** Opening EXTRACTED INFORMATION block **
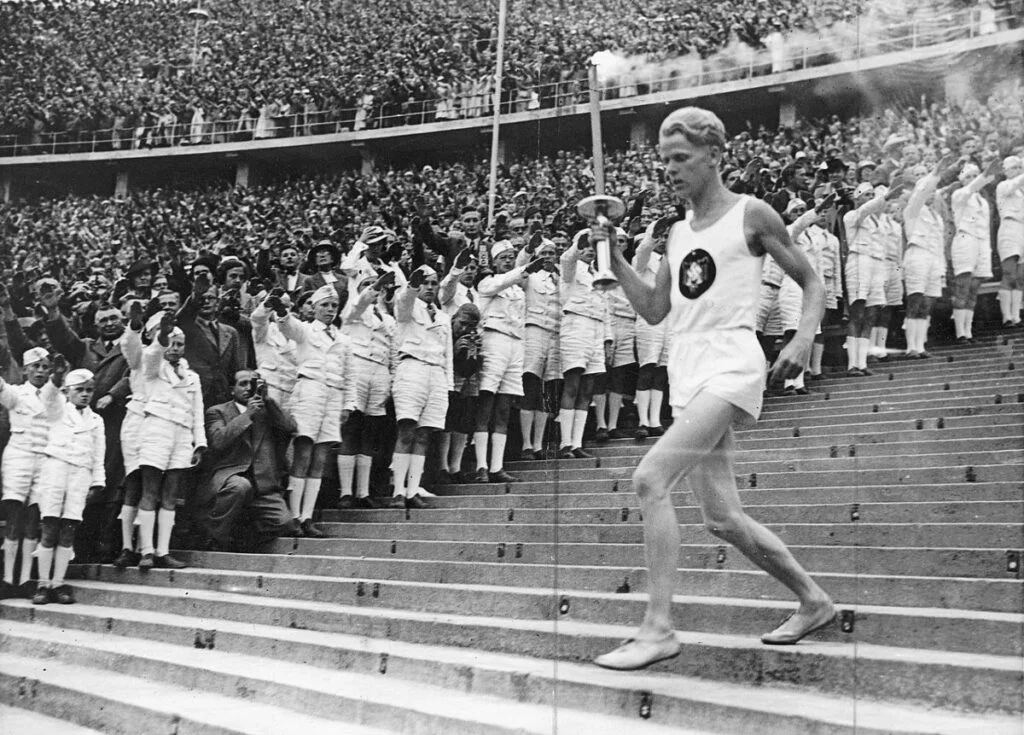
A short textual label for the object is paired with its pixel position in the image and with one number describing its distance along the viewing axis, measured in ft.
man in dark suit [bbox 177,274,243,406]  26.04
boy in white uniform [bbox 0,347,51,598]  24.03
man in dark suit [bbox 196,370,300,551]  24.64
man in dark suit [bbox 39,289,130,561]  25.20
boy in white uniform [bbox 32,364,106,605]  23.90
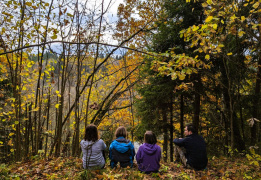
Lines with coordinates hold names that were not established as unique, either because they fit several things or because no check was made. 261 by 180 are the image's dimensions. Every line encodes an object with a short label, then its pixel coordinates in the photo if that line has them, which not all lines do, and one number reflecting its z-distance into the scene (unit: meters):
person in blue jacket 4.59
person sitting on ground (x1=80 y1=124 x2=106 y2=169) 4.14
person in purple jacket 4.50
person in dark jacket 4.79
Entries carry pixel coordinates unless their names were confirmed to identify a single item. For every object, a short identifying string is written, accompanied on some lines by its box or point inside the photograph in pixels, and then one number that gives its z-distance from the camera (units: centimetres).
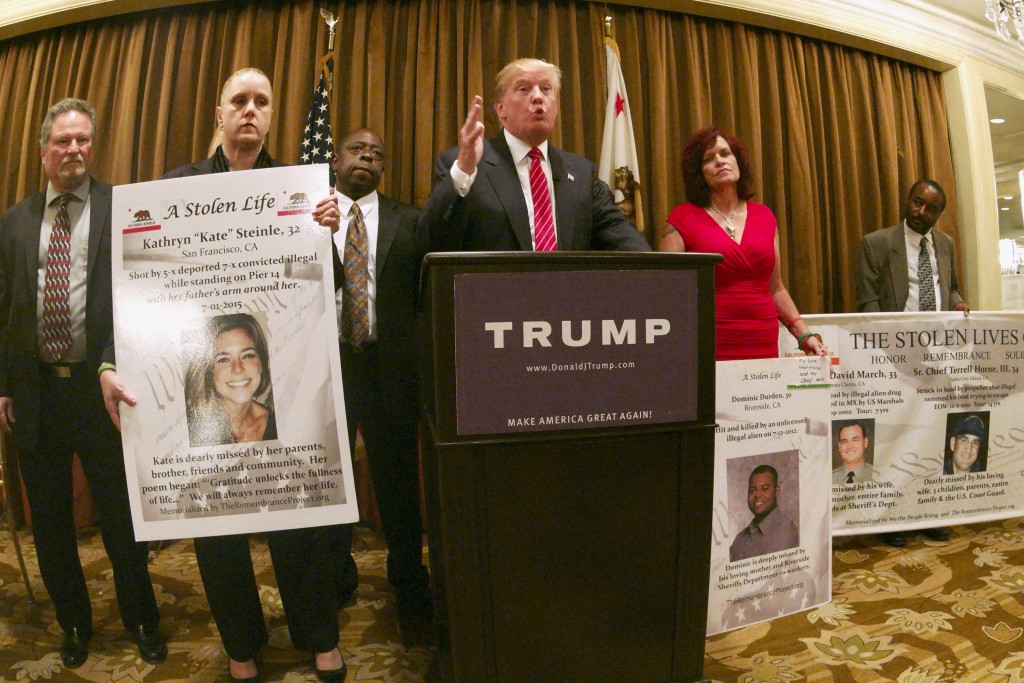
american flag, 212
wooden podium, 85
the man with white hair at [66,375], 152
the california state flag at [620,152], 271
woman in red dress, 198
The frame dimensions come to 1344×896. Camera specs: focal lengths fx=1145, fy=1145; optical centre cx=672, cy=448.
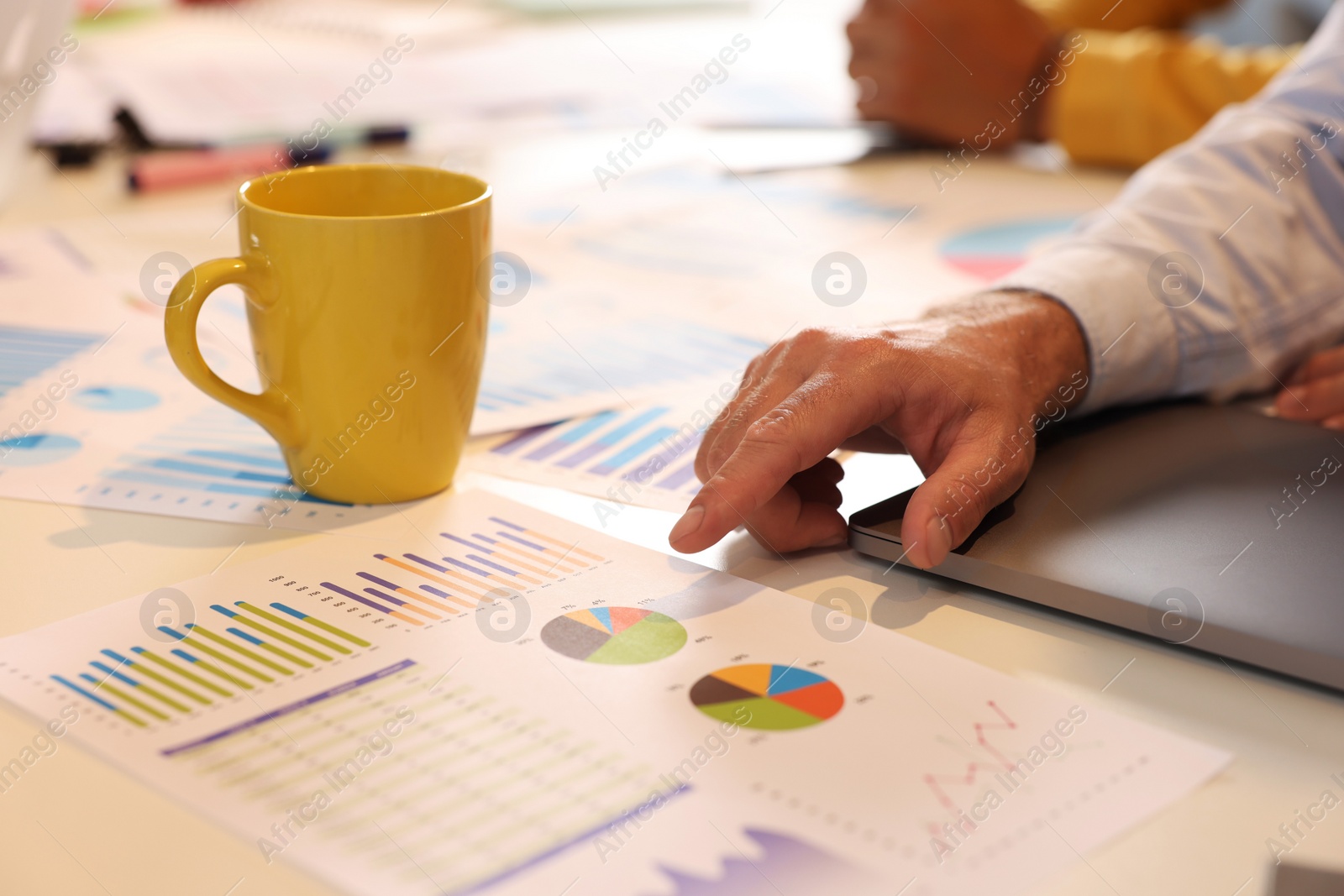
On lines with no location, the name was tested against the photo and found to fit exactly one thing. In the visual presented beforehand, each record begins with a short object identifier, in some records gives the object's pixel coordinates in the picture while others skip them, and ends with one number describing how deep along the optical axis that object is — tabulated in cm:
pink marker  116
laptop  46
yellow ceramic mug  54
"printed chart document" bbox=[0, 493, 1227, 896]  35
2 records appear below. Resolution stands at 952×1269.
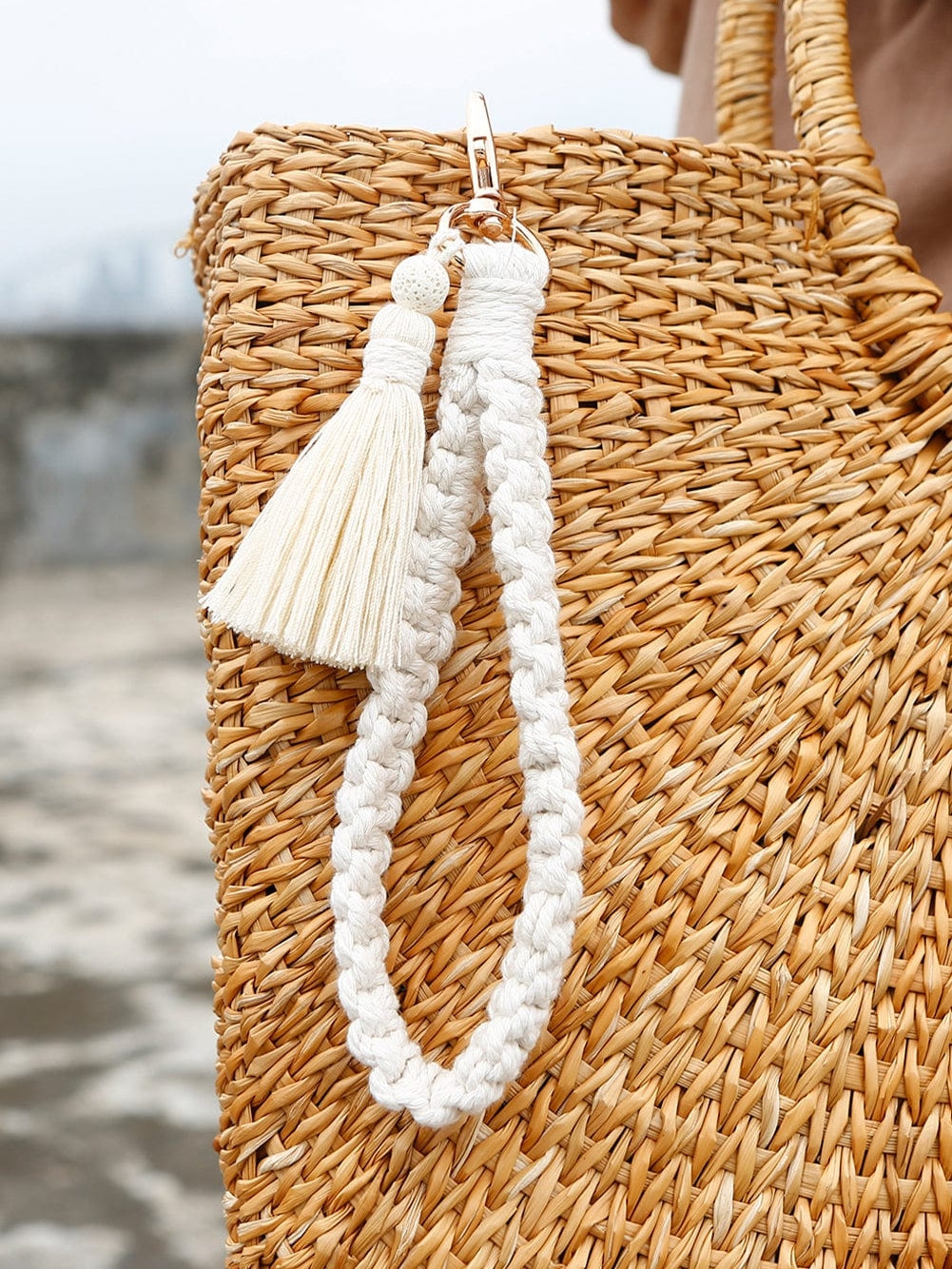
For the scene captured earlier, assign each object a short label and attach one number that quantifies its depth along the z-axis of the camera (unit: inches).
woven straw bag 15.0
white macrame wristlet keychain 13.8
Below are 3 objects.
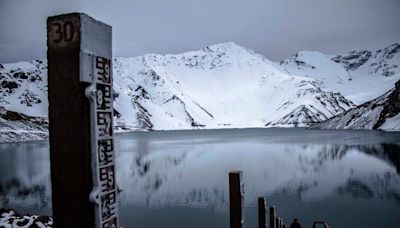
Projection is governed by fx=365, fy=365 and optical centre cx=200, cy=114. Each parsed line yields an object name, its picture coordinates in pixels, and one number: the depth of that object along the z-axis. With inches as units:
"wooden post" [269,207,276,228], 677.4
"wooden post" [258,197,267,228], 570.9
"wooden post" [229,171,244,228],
** Closing EXTRACTED INFORMATION block **
### BRIEF
Filter the lines above, keeping and copying those that contain "flag".

### RESPONSE TO THIS EXERCISE
american flag, 212
the california state flag at [620,152], 271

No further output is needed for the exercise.